By educating yourself on how these hackers can get into your system, you can spot the signs and put protection in place. Read on for an explanation of how voice mail hacking works and how it can be prevented.

How it happens
The simplicity of voice mail fraud is what makes it so dangerous — it happens quickly and often goes unnoticed. The most popular times for a voice mail hack to take place are on weekends, holidays, or any other time after normal business hours.

The hacker dials into several voicemail boxes either directly or through an auto attendant. Then he simply guesses a series of numbers until he strings together an insecure password associated with a voice mail box. This is known as a simple dictionary attack or brute-force attack.

The best protection is the simplest
Now that you know that all a hacker needs to do is guess an insecure password, you can probably predict what the best protection is: a strong password. The indicators of a strong password should be common sense. You’re looking for length, complexity, and unpredictability. Yet many employees overlook the simplest method of protection and make common mistakes when it comes to setting their password. You should never set your password as your extension number, “0000,” “1111,” “1234,” or “123456.”
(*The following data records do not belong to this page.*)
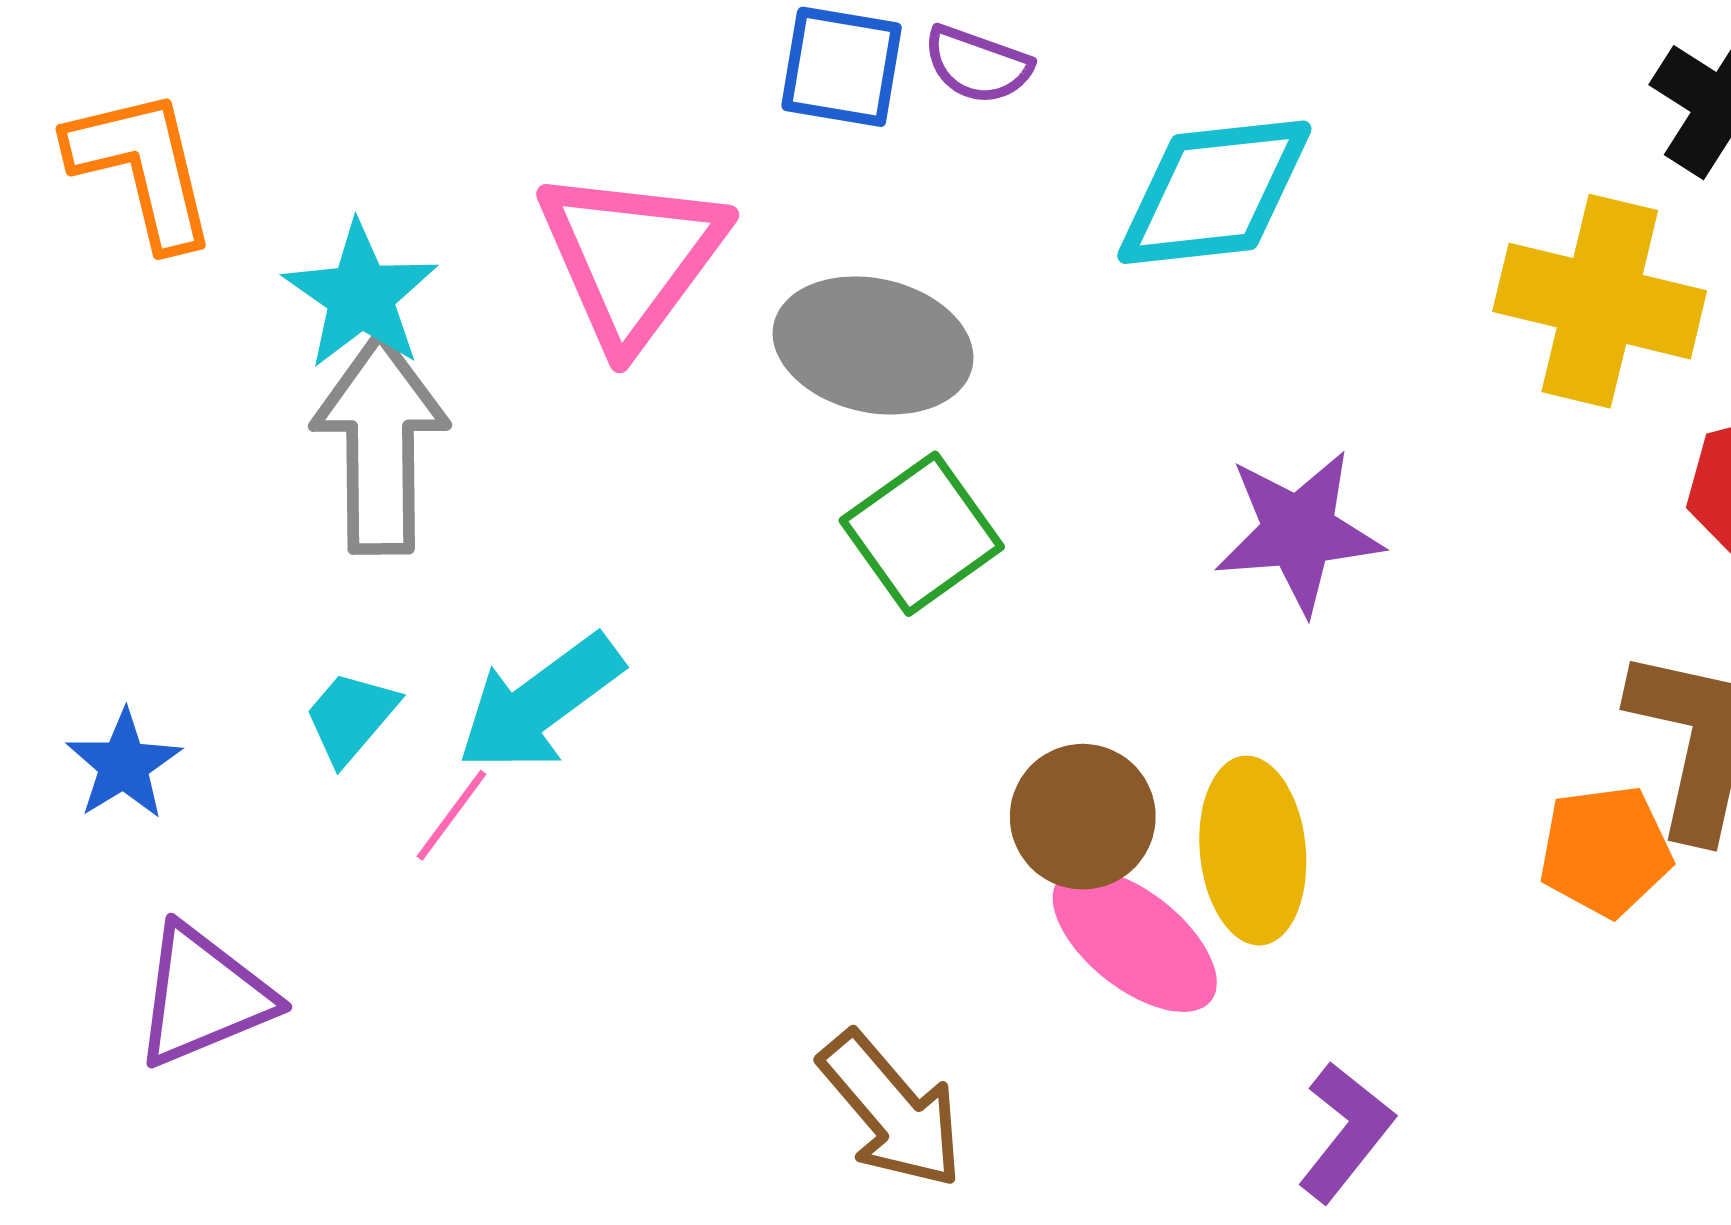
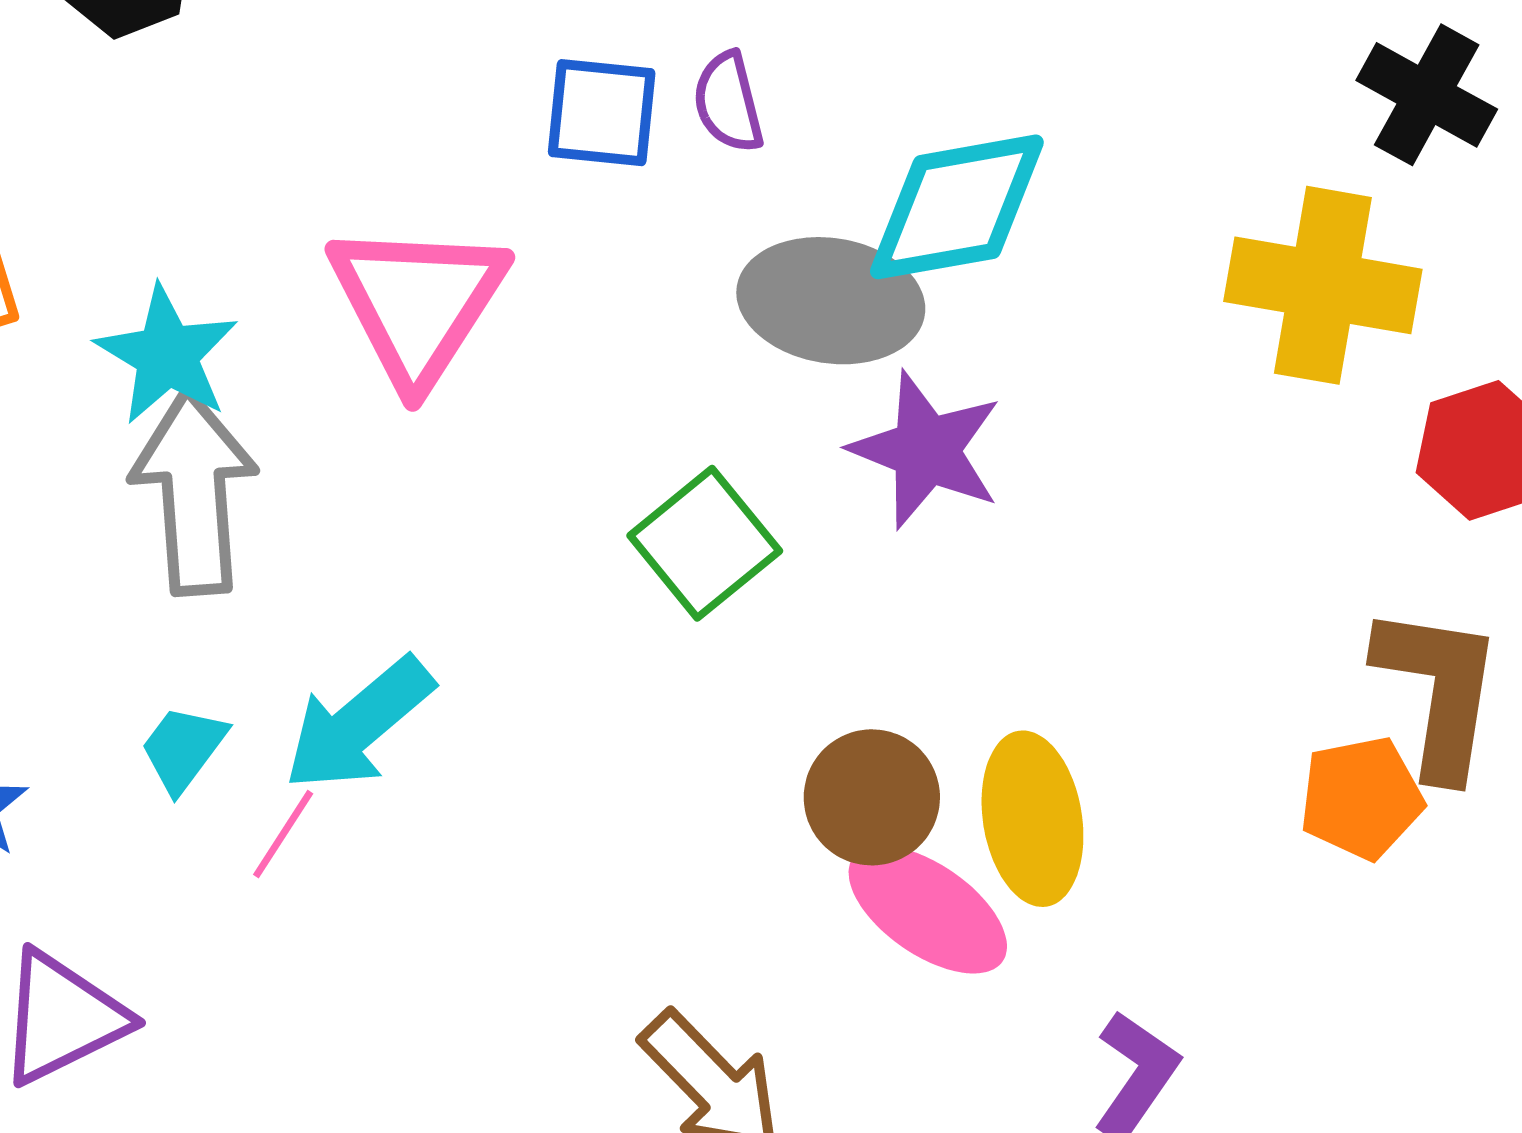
purple semicircle: (978, 65) -> (728, 102), turned 60
gray ellipse: (873, 345) -> (831, 301), moved
purple star: (1299, 532) -> (926, 450), moved, turned 30

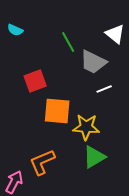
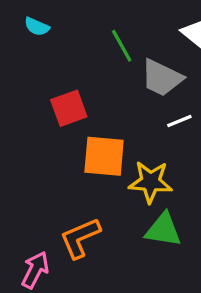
green triangle: (94, 157) -> (163, 230), turned 40

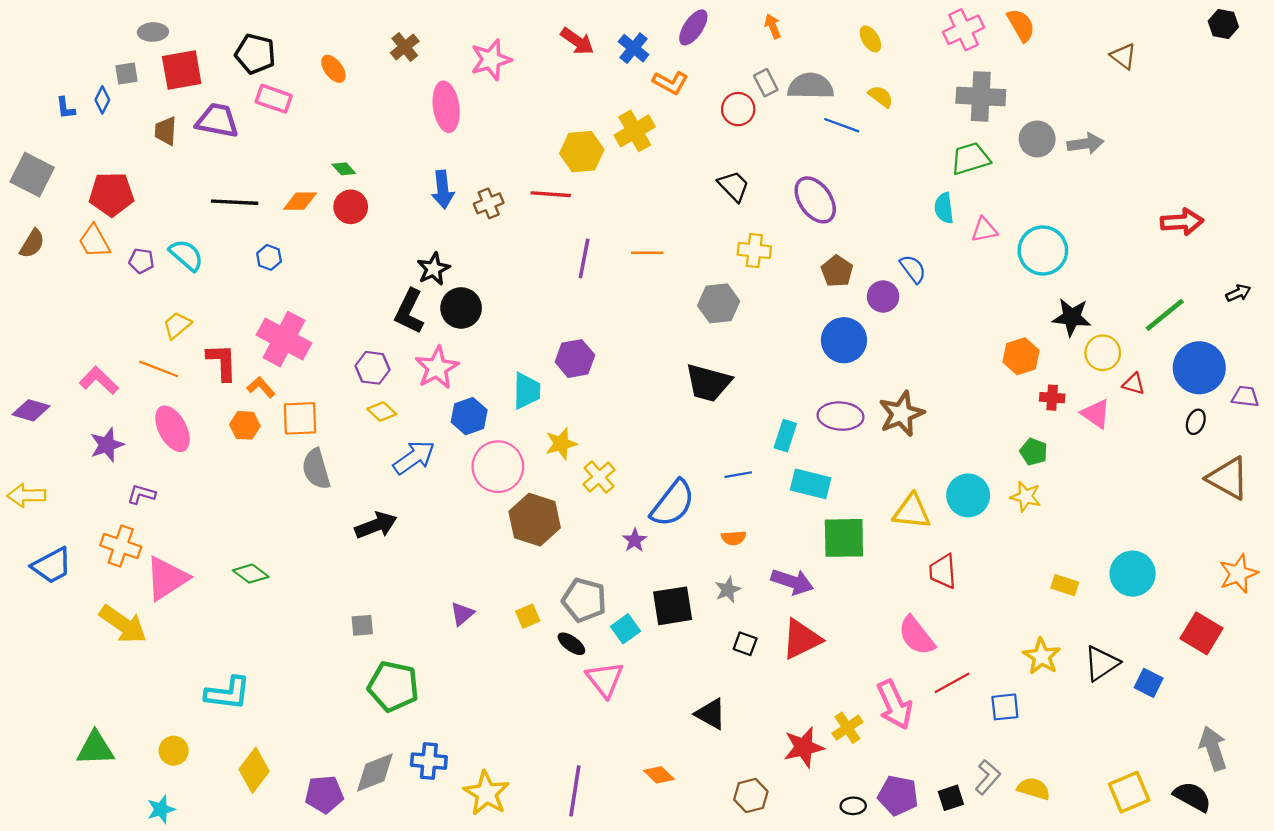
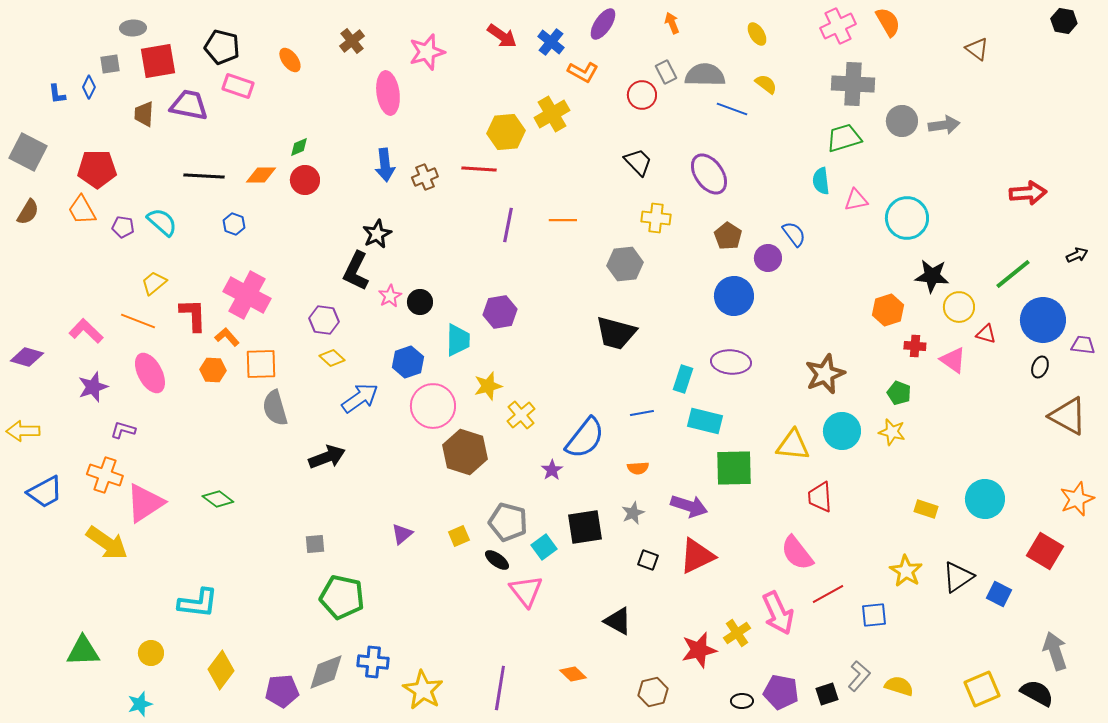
green diamond: (344, 169) -> (299, 147), turned -70
black circle: (461, 308) -> (420, 302), moved, size x0.7
pink star: (437, 368) -> (390, 296), moved, size x0.6
brown star: (901, 414) -> (825, 374), moved

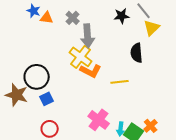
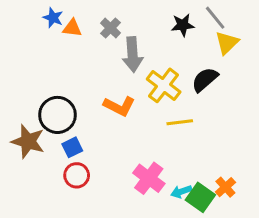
black semicircle: (137, 53) -> (205, 80), turned 54
yellow cross: (81, 57) -> (164, 85), moved
orange L-shape: (91, 71) -> (119, 106), moved
red circle: (50, 129) -> (77, 175), moved
cyan arrow: (121, 129) -> (181, 192), turned 64

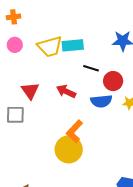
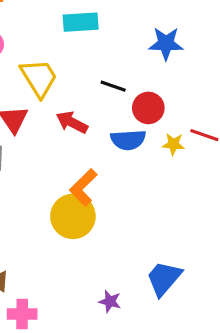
cyan rectangle: (73, 45) -> (81, 22), moved
yellow trapezoid: (50, 47) -> (39, 78), moved, turned -108

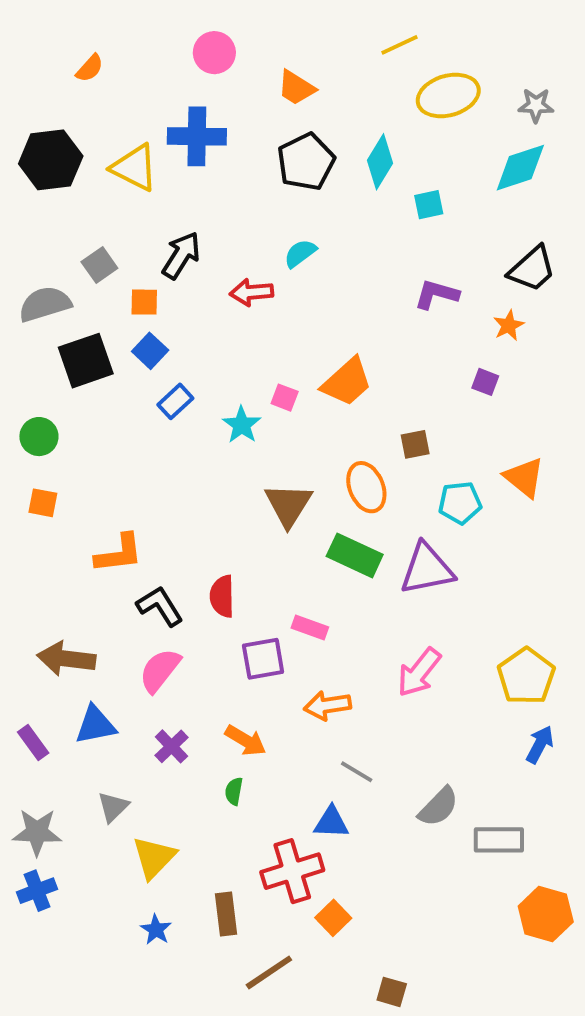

When it comes to choosing secure a password, the best weapon is length. Make sure your password is at least six characters long. In fact, each additional character increases security tenfold. But don’t stop at changing your password. Users that have been hacked before are frequent targets for future attacks, so we encourage businesses to be as vigilant as possible by taking these simple precautions:

  • Use password expirations. This forces users to change their password on a regular basis.
  • Only allow international calling for those that really need it.
  • Disable auto attendant access to voice mail after hours.
  • If you suspect fraudulent activity, change the user’s password and contact your service provider immediately.

Voice mail hacking has been around as long as voice mail itself, and there’s no guarantee that you will be able to completely protect yourself from a malicious attack. But the good news is the best protection is simple and free.